I think you're saying two things:
1) Given a particular size square, what is the corresponding
circumscribed diameter that you would feed to cylinder() to get a
rectangular prism of that size. Note that the circumscribed diameter
is also the diagonal of the square, so Pythagoras tells us the
answer: the diagonal is the length of the side times the square root
of 2. (For non-squares, you need to use trigonometry and the ratio is
1/cos(180/n), where n is the number of sides.)
2) What's the difference between two squares, that will produce a
one-degree taper across a particular height?
This latter is a little more complex. Here's a diagram, with the
angle exaggerated:
Quick trigonometry reference:
Talking always about a right triangle, and noting that the angle
between *a* and *b* is a right angle, and that *c* is the
hypotenuse, and that we're interested in the pointy angle between
*b* and *c*, at the top of the triangle...
sine is the side opposite the angle, divided by the hypotenuse -
here, *a/c*.
cosine is the side adjacent to the angle, divided by the
hypotenuse - here, *b/c*.
tangent is the side opposite the angle, divided by the side
adjacent to the angle - here, *a/b*.
You want the angle between line b and line c to be one degree.
You know the height b, and you want to know the difference a.

▶ SHORT PROBLEM 1
Repeat the portion of the explanation of square tapers starting with "cosine is the" and going on through "be one degree.".
▶ SHORT PROBLEM 2
Write the next part of the explanation of square tapers, continuing from its final sentence.

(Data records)
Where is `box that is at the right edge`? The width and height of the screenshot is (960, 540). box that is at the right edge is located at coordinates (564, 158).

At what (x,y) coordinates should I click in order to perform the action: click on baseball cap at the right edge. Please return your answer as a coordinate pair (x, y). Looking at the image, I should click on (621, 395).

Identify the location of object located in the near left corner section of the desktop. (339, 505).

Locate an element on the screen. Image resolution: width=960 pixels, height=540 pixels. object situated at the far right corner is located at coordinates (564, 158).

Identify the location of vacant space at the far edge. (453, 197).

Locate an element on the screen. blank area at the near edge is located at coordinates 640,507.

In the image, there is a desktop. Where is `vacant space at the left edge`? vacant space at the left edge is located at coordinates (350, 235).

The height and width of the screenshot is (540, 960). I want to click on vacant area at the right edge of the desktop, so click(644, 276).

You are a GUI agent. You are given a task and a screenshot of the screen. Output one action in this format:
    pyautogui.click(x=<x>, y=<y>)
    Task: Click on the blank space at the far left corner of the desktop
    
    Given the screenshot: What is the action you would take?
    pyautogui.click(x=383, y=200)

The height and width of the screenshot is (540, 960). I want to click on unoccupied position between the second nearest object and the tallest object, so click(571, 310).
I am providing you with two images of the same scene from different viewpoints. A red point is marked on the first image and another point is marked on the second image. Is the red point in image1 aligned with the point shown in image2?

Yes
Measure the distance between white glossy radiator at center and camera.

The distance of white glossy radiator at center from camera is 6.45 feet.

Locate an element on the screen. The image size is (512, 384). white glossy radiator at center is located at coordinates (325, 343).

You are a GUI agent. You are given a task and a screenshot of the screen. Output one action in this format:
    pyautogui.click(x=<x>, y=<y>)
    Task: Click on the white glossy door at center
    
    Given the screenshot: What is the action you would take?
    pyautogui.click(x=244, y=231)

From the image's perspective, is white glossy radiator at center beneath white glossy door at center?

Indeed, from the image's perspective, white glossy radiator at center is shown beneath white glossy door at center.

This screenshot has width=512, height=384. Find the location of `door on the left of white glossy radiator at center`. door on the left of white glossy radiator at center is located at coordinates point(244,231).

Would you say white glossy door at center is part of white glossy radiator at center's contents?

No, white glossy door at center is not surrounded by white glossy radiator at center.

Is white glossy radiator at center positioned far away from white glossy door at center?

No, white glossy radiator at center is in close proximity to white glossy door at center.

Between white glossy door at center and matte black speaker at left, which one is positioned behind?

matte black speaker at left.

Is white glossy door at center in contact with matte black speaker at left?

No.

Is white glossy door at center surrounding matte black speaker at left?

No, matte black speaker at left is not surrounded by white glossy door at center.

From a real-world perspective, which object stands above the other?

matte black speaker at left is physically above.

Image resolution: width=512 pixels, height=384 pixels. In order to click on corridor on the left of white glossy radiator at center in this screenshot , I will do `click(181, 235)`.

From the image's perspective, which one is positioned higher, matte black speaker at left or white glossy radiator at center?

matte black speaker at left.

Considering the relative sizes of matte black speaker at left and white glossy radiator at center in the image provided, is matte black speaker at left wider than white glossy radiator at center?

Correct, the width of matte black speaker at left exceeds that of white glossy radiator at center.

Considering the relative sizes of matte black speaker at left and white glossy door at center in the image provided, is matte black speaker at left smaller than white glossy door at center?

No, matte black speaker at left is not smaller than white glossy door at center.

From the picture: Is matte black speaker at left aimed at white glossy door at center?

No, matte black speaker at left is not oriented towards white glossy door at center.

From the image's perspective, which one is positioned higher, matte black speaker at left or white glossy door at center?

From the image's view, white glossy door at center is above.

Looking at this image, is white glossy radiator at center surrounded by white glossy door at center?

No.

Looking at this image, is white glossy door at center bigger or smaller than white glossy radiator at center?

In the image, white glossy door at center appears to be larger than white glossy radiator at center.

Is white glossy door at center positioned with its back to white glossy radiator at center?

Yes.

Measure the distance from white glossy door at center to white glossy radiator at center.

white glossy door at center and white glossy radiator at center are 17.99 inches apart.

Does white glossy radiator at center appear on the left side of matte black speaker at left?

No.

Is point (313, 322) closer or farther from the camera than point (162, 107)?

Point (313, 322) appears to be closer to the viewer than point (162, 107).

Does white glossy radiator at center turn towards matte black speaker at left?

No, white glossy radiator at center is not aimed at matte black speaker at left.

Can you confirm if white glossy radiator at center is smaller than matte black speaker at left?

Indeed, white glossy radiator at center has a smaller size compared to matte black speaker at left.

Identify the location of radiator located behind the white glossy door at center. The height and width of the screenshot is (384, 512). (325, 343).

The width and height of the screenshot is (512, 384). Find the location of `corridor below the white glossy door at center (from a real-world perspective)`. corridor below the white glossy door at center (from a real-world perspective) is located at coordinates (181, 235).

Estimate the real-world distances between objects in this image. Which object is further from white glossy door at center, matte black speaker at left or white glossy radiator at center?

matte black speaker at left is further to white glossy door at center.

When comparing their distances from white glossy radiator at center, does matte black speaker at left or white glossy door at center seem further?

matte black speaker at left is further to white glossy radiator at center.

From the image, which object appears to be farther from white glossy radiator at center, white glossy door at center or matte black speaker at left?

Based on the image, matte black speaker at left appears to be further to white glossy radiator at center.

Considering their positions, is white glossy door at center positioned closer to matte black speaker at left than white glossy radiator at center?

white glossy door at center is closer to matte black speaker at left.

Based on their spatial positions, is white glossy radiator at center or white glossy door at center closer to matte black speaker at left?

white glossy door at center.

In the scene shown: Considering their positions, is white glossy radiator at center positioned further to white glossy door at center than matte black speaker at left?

▶ EXPECTED ANSWER 1
cosine is the side adjacent to the angle, divided by the
hypotenuse - here, *b/c*.
tangent is the side opposite the angle, divided by the side
adjacent to the angle - here, *a/b*.
You want the angle between line b and line c to be one degree.

▶ EXPECTED ANSWER 2
Again, the tangent of an angle is equal to the length of the opposite
side divided by the length of the adjacent side. In this case, this
means that you want a divided by b to be equal to the the tangent
of one degree.
*a/b = tan(1)*
Multiply both sides by b to get
*a = b * tan(1)*
(Sanity check: the tangent of a small angle is small. When we have a
small angle, a will get small compared to b. Good.)
And note that you've been thinking in terms of the lengths of the
sides of the top and bottom squares, you really want 2a*.
So the answer that you're looking for is that the difference between
the two, the difference between the sides of the two squares, is two
times tan(1) times the height.
Remember to apply the sqrt(2) correction from the first part to get
the values to feed into cylinder().
Sanity check time. One degree will be really hard to see, so let's
try 45.
a = 45;
h = 100;
id2 = 400;
id1 = id2 - 2*tan(a)*h;
rotate(45) cylinder(h=h, d1=id1*sqrt(2), d2=id2*sqrt(2), $fn=4);
First, let's look from +Z:
Yep, looks like 400 on a side.
Looking from -Y, in orthogonal mode:
Yep, looks like 45 degree angles.
Now, let's try a couple of other angles. 30:
Looks plausible. Critically, it went in the correct direction
compared to the 45 example. How about 5°?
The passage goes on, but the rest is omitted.